• [Exercise details] Below are the records; copy each line in which "round" occurs.

Collected data

================

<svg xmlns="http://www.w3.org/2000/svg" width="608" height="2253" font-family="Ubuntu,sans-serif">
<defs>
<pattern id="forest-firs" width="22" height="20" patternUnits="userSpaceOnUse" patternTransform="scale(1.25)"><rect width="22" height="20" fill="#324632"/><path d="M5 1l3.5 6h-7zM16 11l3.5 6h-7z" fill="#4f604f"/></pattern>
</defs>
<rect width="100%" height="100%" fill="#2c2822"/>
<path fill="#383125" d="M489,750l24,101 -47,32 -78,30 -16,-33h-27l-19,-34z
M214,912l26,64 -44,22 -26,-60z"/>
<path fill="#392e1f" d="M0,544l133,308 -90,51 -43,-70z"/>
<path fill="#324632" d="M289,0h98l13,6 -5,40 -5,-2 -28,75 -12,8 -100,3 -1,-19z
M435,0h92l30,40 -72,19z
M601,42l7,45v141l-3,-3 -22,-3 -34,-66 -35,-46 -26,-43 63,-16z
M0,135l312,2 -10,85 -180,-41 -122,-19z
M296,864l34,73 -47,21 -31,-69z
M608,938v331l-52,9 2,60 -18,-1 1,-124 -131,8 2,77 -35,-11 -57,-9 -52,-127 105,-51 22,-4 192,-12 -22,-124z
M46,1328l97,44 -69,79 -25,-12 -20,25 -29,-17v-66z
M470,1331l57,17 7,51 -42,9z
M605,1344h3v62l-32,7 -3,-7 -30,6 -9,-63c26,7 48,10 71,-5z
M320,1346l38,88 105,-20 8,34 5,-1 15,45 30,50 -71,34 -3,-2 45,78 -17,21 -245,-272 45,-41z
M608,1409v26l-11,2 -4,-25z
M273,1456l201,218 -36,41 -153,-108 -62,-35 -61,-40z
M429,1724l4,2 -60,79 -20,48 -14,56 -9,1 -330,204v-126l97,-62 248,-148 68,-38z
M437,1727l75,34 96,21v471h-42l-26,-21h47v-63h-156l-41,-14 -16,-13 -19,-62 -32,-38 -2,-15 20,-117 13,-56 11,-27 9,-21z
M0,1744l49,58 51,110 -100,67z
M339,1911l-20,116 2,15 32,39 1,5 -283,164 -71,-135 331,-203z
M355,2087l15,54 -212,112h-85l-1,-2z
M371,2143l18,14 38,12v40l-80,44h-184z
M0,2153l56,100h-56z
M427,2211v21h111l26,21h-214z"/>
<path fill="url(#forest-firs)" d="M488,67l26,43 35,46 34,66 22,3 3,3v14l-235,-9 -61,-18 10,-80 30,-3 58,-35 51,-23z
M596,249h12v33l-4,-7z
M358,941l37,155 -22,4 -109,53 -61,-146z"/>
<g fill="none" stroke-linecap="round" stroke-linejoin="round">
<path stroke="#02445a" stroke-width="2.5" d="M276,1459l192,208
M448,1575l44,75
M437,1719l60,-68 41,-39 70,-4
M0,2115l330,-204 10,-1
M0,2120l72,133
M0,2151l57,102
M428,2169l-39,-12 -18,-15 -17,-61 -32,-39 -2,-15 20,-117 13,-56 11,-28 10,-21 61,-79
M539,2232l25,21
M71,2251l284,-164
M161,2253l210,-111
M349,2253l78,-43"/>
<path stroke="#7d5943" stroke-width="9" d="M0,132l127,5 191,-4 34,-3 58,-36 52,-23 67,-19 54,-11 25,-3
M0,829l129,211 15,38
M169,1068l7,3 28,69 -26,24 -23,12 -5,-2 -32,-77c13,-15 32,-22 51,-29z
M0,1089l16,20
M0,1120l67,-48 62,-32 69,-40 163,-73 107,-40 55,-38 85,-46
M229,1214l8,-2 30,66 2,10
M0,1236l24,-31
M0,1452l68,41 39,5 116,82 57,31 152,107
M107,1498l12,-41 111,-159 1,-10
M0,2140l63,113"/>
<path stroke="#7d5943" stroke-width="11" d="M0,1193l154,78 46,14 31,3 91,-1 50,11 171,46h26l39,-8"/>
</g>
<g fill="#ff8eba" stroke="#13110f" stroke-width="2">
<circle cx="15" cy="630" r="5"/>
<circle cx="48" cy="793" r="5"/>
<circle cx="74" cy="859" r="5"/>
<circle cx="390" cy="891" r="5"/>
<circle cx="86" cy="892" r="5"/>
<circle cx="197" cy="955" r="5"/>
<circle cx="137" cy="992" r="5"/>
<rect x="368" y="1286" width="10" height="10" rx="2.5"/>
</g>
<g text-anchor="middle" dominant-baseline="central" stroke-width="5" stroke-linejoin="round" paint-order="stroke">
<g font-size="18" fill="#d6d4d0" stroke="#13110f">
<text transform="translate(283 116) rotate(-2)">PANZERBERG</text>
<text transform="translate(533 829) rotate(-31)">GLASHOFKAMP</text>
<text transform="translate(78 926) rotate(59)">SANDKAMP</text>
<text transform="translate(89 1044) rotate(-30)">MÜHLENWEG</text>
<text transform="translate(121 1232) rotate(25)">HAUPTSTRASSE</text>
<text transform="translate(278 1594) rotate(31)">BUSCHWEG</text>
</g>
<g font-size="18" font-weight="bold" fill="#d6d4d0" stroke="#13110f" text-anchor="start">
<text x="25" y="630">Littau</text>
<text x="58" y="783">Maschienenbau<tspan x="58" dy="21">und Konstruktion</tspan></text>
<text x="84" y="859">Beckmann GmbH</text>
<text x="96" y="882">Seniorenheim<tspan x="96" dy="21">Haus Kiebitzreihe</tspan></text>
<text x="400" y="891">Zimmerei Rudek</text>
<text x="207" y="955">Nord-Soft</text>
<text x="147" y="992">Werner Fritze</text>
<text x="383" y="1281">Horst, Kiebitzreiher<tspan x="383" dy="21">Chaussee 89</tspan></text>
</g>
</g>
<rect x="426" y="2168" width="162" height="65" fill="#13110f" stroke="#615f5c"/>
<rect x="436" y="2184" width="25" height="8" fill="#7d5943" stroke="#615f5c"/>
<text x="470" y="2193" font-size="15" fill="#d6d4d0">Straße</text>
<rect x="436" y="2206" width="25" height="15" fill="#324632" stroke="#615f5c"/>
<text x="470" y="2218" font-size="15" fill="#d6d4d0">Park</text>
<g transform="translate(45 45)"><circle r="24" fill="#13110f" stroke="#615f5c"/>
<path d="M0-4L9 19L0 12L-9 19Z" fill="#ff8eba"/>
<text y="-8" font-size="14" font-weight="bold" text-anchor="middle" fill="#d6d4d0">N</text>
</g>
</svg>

================

• [Answer to the exercise]
<g fill="none" stroke-linecap="round" stroke-linejoin="round">
<g text-anchor="middle" dominant-baseline="central" stroke-width="5" stroke-linejoin="round" paint-order="stroke">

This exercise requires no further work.